Given text
Kateryna Polovinchuk

Personal information
- Born: 24 November 1995 (age 30) Kyiv

Pool career
- Country: Ukraine
- Pool games: eight-ball, nine-ball, ten-ball, straight pool

= Kateryna Polovinchuk =

Ukrainian pool player (born 1995)

Kateryna Polovinchuk (Катерина Ігорівна Половинчук; born 24 November 1995 in Kyiv) is a Ukrainian professional pool player. She has won Ukrainian national championships across different disciplines 20 times, and in 2016 she was runner-up in the European Eight-ball Championship.

==Career==
===Pool===
Kateryna Polovinchuk was born on 24 November 1995. In June 2010, she became Ukrainian junior champion in all four disciplines (Straight pool, Eight-ball, Nine-ball, Ten-ball). In December 2010, Polovyntschuk beat Viktorija Nahorna 6-3 and became Ukrainian champion for the first time, shortly after her 15th birthday.

In 2011, she won all four titles at the Ukrainian Junior Championship.

In 2012, she was again four times national junior champion. At the 2012 Ukrainian championship, she won the straight pool with a 75–55 final victory over Viktorija Nahorna. In nine-Ball she defended her title with a 7–1 final victory against Alina Holubjewa. Polovinchuk won in three disciplines at the 2013 Ukrainian Junior Championship. However, she lost the 10-ball final to Ljubow Schyhailowa. At the Ukrainian championship in 2013 she won the titles in straight pool, ten-ball, and for the third consecutive year in nine-ball. When she last participated in the Ukrainian Junior Championship, in 2014, she won all four championship titles for the fourth time. In late 2014, she became Ukrainian champion in straight pool and eight-ball after final victories against Ljubow Schyhailowa. In December 2015. she became Ukrainian champion in all disciplines, winning in all four finals against Viktorija Nahorna.

Problem 1
Rewrite the listing as a JSON list of strings, one string per line, from the line with "# Getting Started" through the end of the listing, both included. Leave out blank lines.

Data under study
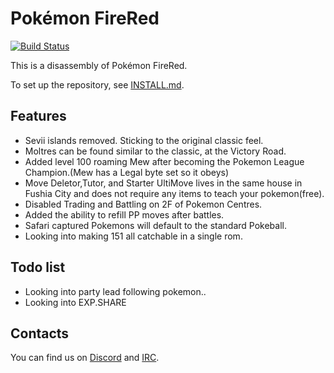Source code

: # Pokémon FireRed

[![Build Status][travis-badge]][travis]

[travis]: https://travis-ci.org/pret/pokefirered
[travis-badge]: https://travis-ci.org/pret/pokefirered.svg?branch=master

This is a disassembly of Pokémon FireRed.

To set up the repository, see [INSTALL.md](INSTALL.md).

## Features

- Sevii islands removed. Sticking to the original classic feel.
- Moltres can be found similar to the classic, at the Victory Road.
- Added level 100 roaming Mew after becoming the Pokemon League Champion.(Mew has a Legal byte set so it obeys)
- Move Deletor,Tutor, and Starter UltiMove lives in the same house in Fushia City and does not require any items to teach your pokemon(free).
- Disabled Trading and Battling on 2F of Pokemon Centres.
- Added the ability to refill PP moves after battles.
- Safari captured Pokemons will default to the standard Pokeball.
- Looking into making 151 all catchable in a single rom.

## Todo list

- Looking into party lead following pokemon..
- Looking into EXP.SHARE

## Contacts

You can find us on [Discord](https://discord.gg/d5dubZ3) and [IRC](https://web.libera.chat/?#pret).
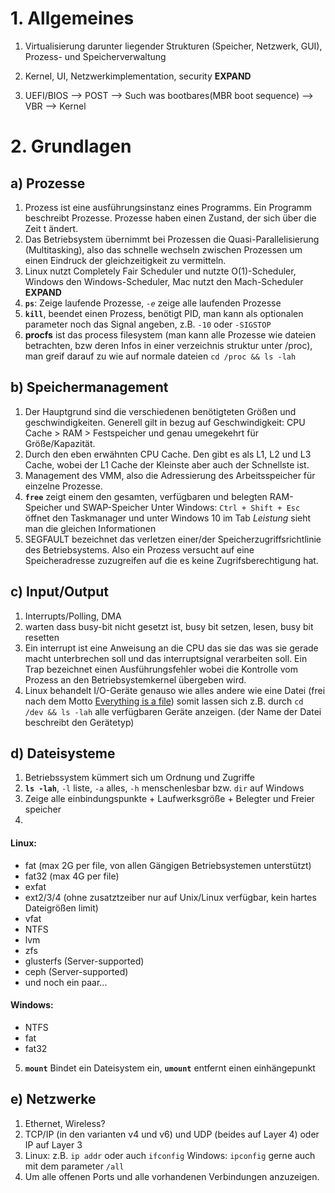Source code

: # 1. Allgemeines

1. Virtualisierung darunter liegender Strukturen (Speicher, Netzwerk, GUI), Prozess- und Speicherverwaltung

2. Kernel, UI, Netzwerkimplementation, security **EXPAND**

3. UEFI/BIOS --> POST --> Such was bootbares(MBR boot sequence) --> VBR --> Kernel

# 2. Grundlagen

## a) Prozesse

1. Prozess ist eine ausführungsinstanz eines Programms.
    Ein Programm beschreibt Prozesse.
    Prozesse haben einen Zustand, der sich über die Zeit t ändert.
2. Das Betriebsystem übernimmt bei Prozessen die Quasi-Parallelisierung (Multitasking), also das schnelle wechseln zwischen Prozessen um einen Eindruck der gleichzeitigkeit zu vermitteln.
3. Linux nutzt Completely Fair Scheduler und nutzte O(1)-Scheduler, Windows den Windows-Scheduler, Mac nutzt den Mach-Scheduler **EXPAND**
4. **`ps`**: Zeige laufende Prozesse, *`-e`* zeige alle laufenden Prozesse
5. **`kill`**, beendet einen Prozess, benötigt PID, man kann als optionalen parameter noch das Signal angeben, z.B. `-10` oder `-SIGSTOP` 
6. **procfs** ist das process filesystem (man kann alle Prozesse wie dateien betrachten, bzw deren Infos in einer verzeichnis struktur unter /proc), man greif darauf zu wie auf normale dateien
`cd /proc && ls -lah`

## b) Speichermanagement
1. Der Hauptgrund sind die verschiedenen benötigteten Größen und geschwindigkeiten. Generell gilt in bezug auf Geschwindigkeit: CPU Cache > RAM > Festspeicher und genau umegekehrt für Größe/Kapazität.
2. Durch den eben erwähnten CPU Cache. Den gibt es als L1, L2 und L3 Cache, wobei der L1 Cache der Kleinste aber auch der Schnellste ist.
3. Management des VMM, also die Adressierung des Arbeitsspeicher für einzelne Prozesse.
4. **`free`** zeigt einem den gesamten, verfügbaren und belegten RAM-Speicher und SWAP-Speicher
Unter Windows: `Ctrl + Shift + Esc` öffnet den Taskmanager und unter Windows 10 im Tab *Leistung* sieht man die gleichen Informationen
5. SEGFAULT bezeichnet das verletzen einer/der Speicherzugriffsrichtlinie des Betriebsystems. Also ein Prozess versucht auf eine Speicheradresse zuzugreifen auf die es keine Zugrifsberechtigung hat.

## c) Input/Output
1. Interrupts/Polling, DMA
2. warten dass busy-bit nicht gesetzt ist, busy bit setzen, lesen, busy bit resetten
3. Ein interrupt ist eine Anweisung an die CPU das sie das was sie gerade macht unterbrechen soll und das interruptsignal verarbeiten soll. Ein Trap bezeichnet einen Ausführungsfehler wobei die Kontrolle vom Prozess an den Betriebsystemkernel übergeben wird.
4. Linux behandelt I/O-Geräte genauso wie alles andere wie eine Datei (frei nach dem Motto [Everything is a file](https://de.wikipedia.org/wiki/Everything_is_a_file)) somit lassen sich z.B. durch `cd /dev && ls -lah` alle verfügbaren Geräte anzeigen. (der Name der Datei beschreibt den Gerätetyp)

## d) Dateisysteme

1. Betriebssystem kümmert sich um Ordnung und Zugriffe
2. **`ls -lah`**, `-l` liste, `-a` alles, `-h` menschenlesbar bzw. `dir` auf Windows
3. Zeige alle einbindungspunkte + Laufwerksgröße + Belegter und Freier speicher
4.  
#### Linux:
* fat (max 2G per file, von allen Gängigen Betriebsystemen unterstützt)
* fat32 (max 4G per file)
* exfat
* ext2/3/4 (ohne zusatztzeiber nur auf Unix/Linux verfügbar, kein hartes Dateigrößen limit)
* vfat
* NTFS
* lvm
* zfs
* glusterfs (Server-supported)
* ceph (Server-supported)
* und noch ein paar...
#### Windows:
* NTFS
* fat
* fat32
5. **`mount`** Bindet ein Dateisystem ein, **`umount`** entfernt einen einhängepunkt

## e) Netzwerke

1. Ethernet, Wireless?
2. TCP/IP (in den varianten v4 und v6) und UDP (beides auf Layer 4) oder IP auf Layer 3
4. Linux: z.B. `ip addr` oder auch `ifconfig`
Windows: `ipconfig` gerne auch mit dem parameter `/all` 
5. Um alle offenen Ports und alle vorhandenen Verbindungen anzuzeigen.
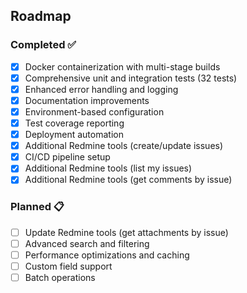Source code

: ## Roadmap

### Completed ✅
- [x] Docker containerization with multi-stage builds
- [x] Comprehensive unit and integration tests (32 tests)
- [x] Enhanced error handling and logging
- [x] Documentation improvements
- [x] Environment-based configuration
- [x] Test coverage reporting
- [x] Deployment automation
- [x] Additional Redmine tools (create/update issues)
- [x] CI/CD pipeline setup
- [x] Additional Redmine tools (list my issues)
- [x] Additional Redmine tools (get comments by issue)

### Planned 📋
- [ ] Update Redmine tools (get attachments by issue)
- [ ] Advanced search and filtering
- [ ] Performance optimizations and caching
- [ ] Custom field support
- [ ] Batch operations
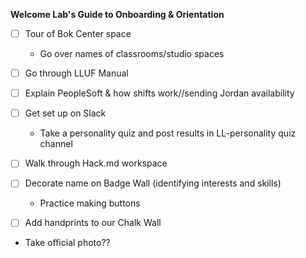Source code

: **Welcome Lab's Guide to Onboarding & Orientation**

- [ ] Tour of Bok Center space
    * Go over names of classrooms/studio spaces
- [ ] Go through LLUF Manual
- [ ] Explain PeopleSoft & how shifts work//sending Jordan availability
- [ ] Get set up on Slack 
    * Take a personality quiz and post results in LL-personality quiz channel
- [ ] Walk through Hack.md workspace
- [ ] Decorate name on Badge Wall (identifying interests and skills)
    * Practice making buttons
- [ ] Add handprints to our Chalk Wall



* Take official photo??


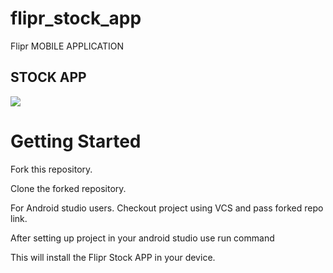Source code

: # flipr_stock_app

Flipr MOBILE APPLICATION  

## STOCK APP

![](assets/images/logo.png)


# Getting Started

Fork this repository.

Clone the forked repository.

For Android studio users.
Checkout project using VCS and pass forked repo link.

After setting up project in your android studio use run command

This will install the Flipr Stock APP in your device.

Problem 2
Name every opponent of Kateryna Polovinchuk who appears by name in the article about her.

Written solution 1
[
  "# Getting Started",
  "Fork this repository.",
  "Clone the forked repository.",
  "For Android studio users.",
  "Checkout project using VCS and pass forked repo link.",
  "After setting up project in your android studio use run command",
  "This will install the Flipr Stock APP in your device."
]

Written solution 2
- Viktorija Nahorna
- Alina Holubjewa
- Ljubow Schyhailowa